Exercise instructions =>
Copy every line of the records below that holds the word "this".

·····

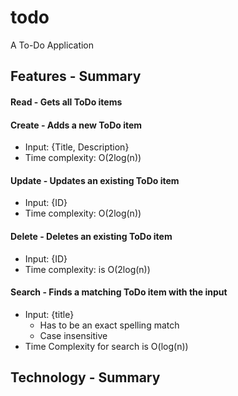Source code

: # todo
A To-Do Application

## Features - Summary
#### Read - Gets all ToDo items
#### Create - Adds a new ToDo item
  * Input: {Title, Description}
  * Time complexity: O(2log(n))
#### Update - Updates an existing ToDo item
  * Input: {ID}
  * Time complexity: O(2log(n))
#### Delete - Deletes an existing ToDo item
  * Input: {ID}
  * Time complexity: is O(2log(n))
#### Search - Finds a matching ToDo item with the input 
  * Input: {title}
    * Has to be an exact spelling match
    * Case insensitive
  * Time Complexity for search is O(log(n))
  
## Technology - Summary

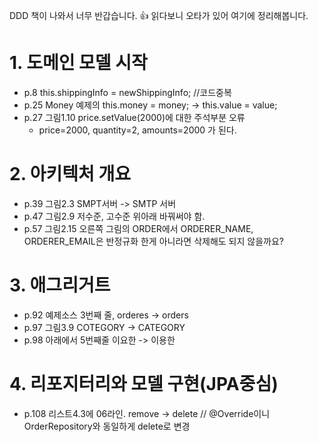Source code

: DDD 책이 나와서 너무 반갑습니다. :+1:
읽다보니 오타가 있어 여기에 정리해봅니다.

# 1. 도메인 모델 시작
- p.8 this.shippingInfo = newShippingInfo; //코드중복
- p.25 Money 예제의 this.money = money; -> this.value = value;
- p.27 그림1.10 price.setValue(2000)에 대한 주석부분 오류 
  - price=2000, quantity=2, amounts=2000 가 된다.
  
# 2. 아키텍처 개요
- p.39 그림2.3 SMPT서버 -> SMTP 서버
- p.47 그림2.9 저수준, 고수준 위아래 바꿔써야 함.
- p.57 그림2.15 오른쪽 그림의 ORDER에서 ORDERER_NAME, ORDERER_EMAIL은 반정규화 한게 아니라면 삭제해도 되지 않을까요? 

# 3. 애그리거트
- p.92 예제소스 3번째 줄, orderes -> orders
- p.97 그림3.9 COTEGORY -> CATEGORY
- p.98 아래에서 5번째줄 이요한 -> 이용한

# 4. 리포지터리와 모델 구현(JPA중심)
- p.108 리스트4.3에 06라인. remove -> delete // @Override이니 OrderRepository와 동일하게 delete로 변경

·····

Response to the exercise =>
- p.8 this.shippingInfo = newShippingInfo; //코드중복
- p.25 Money 예제의 this.money = money; -> this.value = value;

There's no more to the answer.